* Work instructions
Please copy every line from the records below that contains the string "during".

* Provided material

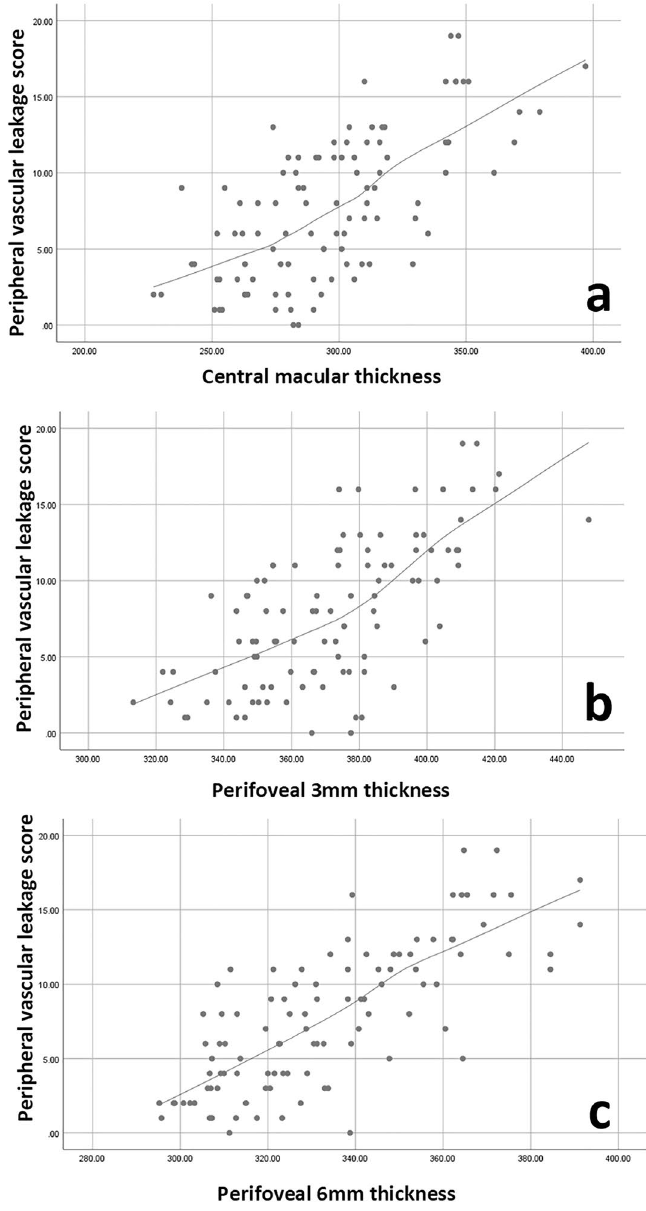
Figure 2. Scatterplot showing the correlation between peripheral vascular leakage score and CMT ( a ) as well as perifoveal 3 mm ( b ) and 6 mm ( c )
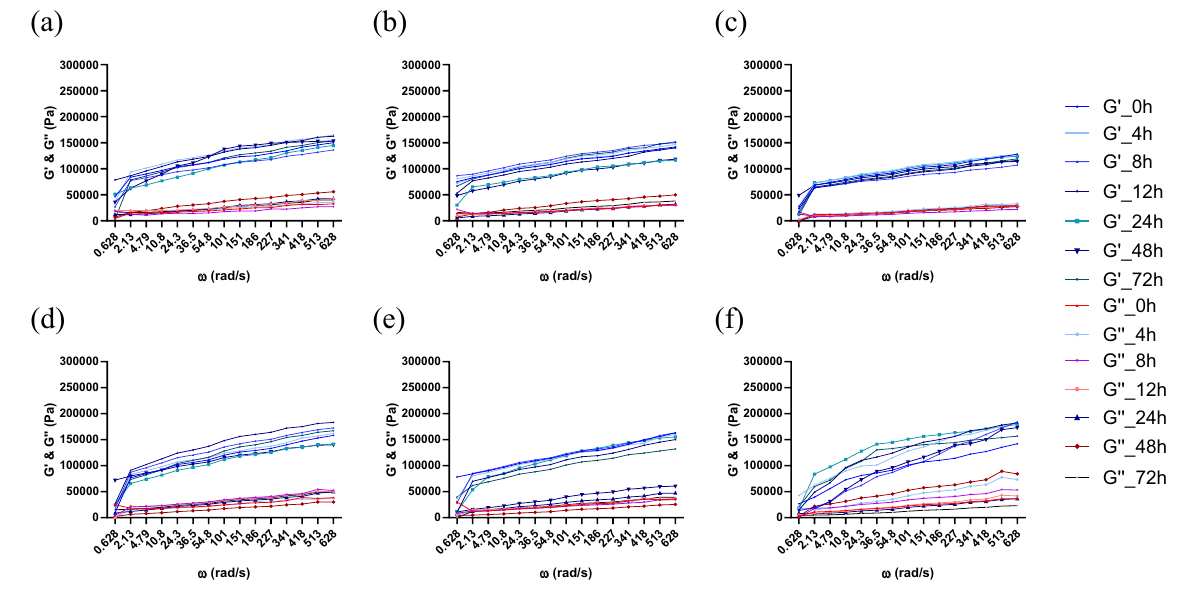
Figure 4. Rheological properties during the fermentation process and frozen storage with the co-cultures of F. florum and S. cerevisiae. Fermentation influence ( a ) SP10; ( b ) SP5; ( c ) SP0; and after frozen storage ( d ) SP10; ( e ) SP5; ( f ) SP0 (SP0—0% soy powder, SP5—5% soy powder, SP10—10% soy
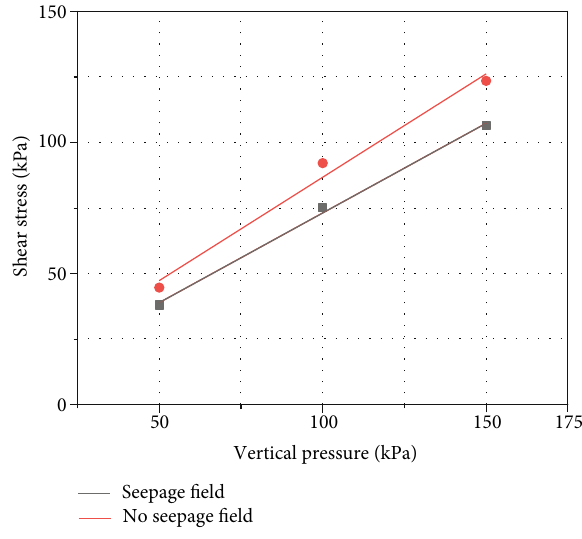
Figure 6: Shear experiment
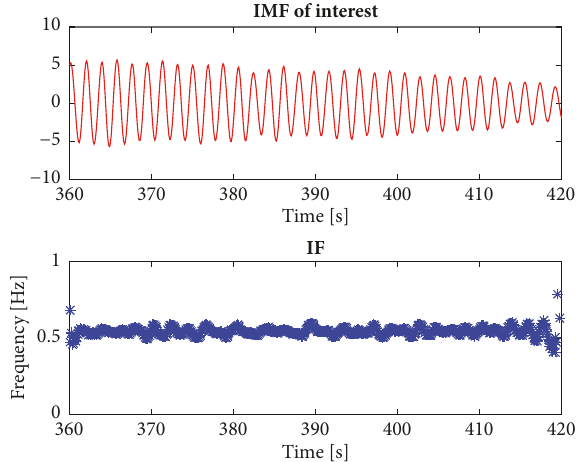
Figure 13: Tracked IMF (IMF 4) of interest linked to BWR instability and its associated instantaneous frequency (IF) around 0.5 Hz computed through the HHT.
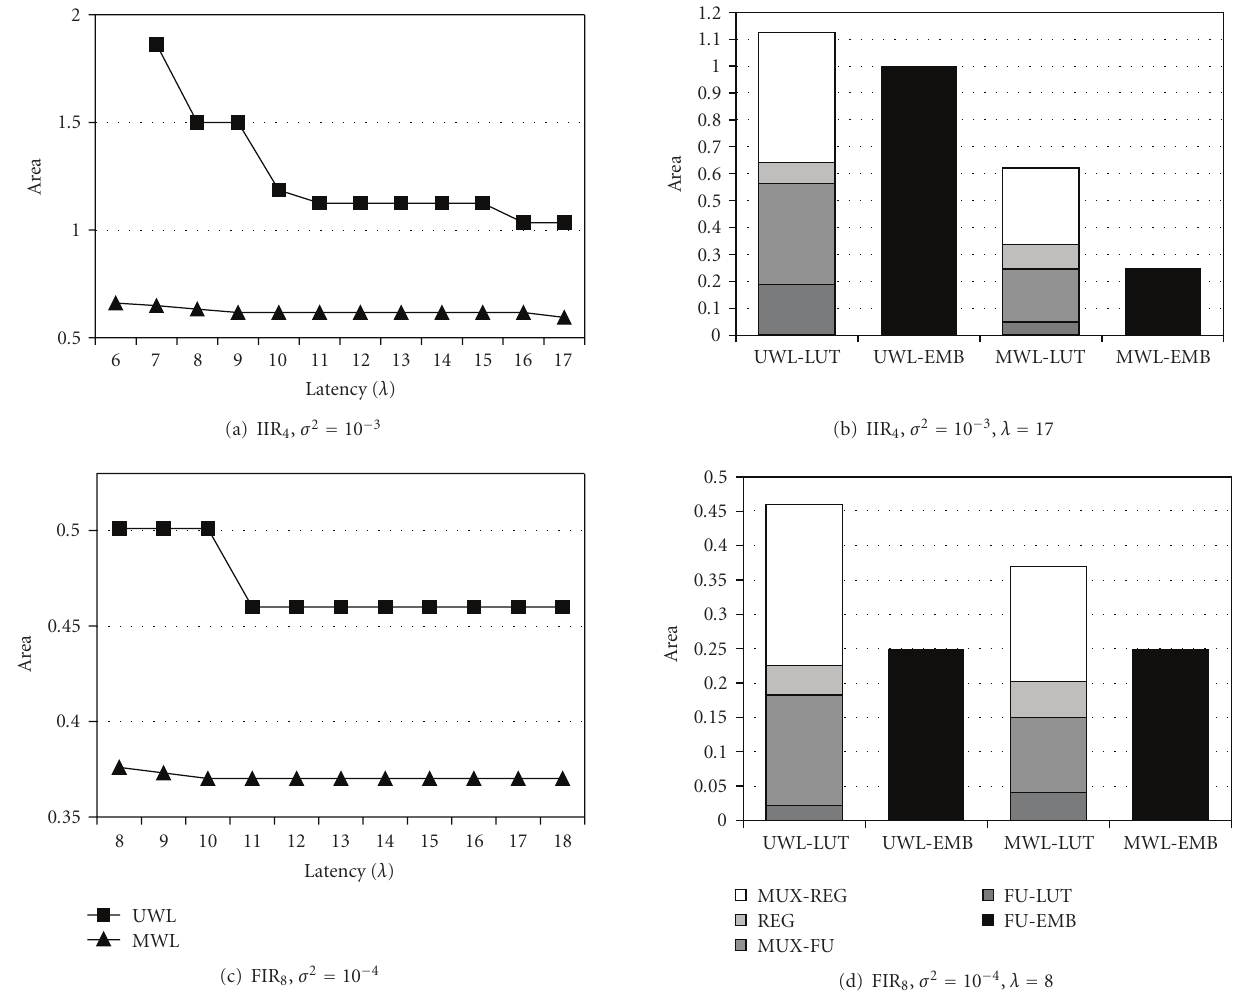
Figure 7: UWL versus MWL: homogeneous implementations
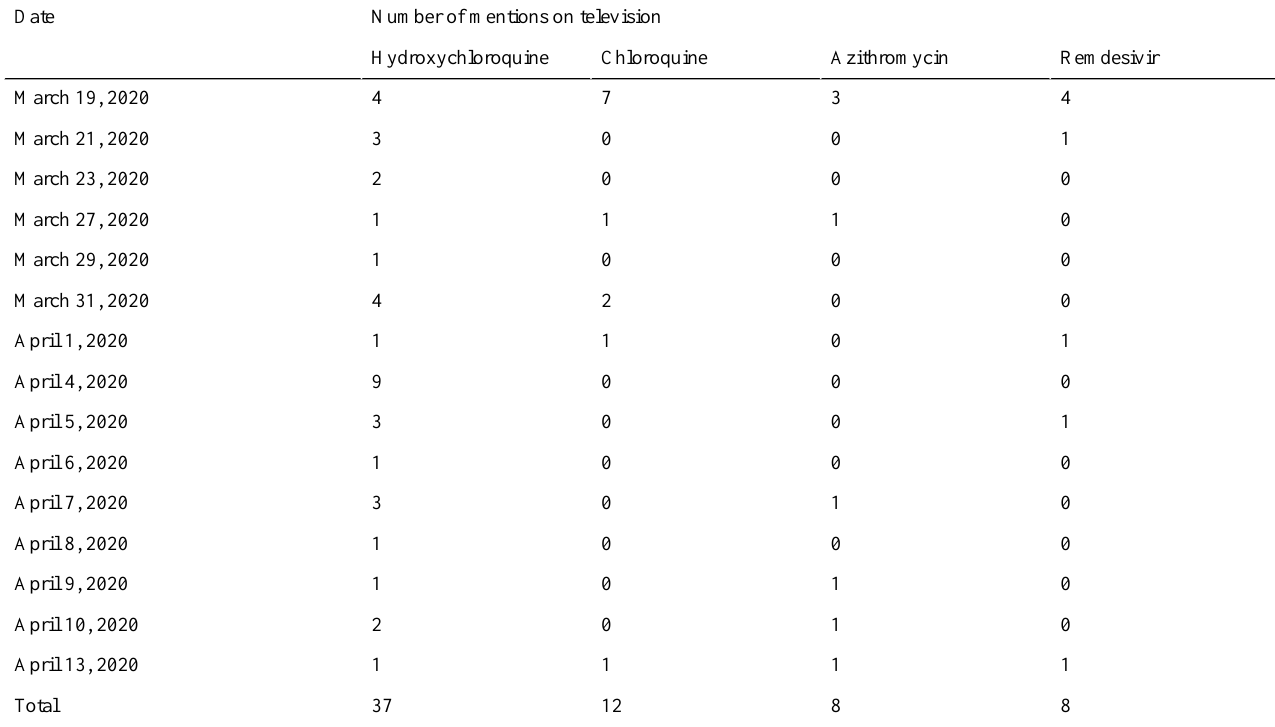
Table 2. Dates of Donald J Trump’s mentions of unproven therapies during televised appearances. Number of mentions on televisionDate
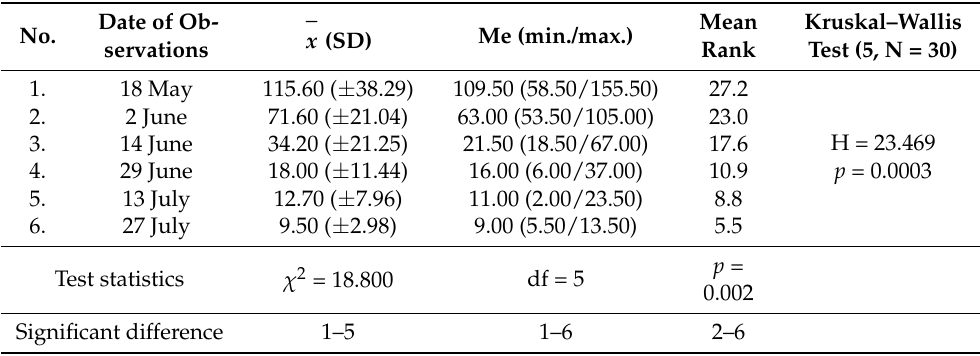
Table 3. Kruskal–Wallis test results: number of flowering plants in the flower strip in relation to the date of observation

* Result of the task
Figure 4. Rheological properties during the fermentation process and frozen storage with the co-cultures of F. florum and S. cerevisiae. Fermentation influence ( a ) SP10; ( b ) SP5; ( c ) SP0; and after frozen storage ( d ) SP10; ( e ) SP5; ( f ) SP0 (SP0—0% soy powder, SP5—5% soy powder, SP10—10% soy
Table 2. Dates of Donald J Trump’s mentions of unproven therapies during televised appearances. Number of mentions on televisionDate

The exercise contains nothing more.